Sfilano i primi testimoni in Corte d’Assise a Chieti nel processo per l’omicidio Giammarino a Penne. Presente in aula l’imputato Mirko Giancaterino
L’80enne ex maresciallo dell’Aeronautica Gabriele Giammarino venne ucciso nella sua abitazione di Penne con pugni e 26 coltellate il 13 settembre del 2015. Unico imputato è il 38enne Mirko Giancaterino di Penne (nella foto), assistito dall’avvocato Melania Navelli e accusato di omicidio volontario aggravato dalla crudeltà per aver dato fuoco al materasso che copriva il corpo della vittima e incendio.
La Corte (presidente Geremia Spiniello, a latere Isabella Allieri) ha ascoltato la testimonianza del maggiore dei carabinieri Massimiliano Di Pietro, i vigili del fuoco che intervennero nell’abitazione, il medico legale Cristian D’Ovidio che effettuò l’autopsia e la convivente della vittima l’austriaca Petra Rosner.

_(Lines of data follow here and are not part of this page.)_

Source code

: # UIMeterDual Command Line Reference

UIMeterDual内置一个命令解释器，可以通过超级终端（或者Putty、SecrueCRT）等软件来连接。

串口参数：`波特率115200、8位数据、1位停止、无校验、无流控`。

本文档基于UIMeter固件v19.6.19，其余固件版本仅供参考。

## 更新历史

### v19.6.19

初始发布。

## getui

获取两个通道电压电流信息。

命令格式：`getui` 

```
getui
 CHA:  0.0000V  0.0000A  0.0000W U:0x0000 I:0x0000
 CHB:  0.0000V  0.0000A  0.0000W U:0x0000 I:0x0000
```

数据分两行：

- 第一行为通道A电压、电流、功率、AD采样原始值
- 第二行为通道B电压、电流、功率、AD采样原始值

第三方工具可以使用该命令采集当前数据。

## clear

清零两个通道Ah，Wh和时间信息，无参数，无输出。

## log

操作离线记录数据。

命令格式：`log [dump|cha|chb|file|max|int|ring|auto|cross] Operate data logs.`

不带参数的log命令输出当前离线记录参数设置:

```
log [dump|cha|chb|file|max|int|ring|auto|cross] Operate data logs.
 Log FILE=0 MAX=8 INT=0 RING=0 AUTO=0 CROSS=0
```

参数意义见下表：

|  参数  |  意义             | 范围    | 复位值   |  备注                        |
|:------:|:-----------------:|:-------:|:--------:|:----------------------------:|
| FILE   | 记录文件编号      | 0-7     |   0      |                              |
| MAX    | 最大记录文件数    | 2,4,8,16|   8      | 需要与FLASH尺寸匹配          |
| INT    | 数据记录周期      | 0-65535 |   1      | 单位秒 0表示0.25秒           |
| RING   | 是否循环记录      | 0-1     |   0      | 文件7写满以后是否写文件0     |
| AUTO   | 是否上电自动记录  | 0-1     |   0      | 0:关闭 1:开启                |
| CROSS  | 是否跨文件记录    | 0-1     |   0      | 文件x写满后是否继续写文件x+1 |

LA RICOSTRUZIONE DEL DELITTO Giammarino venne colpito alla faccia e al cranio con un’arma da punta e taglio 23 volte, ma aveva anche due ferite da difesa passiva al polso sinistro e una da difesa attiva alla mano destra perchè avrebbe cercato di afferrare ca lama che teneva in mano l’assassino. Pur colpito brutalmente, l’ex maresciallo era ancora vivo quando venne appiccato l’incendio: tant’è che la causa della morte accertata dal medico legale Cristian D’Ovidio in sede di autopsia, è asfissia per avere inalato fuliggine a temperatura elevatissima che raggiunse i polmoni. A collocare nei pressi nel luogo dell’omicidio Giancaterino ci sono le immagini della telecamera di videosorveglianza di una tabaccheria che riprendono una persona, identificata dal carabinieri in Giancaterino: l’uomo che viene ripreso una prima volta alle 6.45 quando si ferma al distributore di sigarette e poi alle 7.21 mentre si allontana di corsa proveniente dalla direzione in cui si trova la casa di Giammarino. La stessa persona che una badante rumena, che abitava al piano di sotto, dice ai carabinieri dice di aver visto allontanarsi della casa di Giammarino quel mattino subito dopo aver sentito un gran trambusto. La Rosner, nel corso di una seconda perquisizione effettuata nella loro abitazione, indicò ai carabinieri le scarpe, nascoste dietro un cespuglio, sulle quali è stata trovata una macchia di sangue della vittima, e consegnò loro anche gli abiti del compagno, fra i quali pantaloni di una tuta macchiati di sangue sempre della vittima, sequestrati assieme ad un coltello. Mentre in una prima perquisizione erano stati sequestrati un pugnale ed altri indumenti fra i quali un berretto, una maglia e un paio di pantaloni.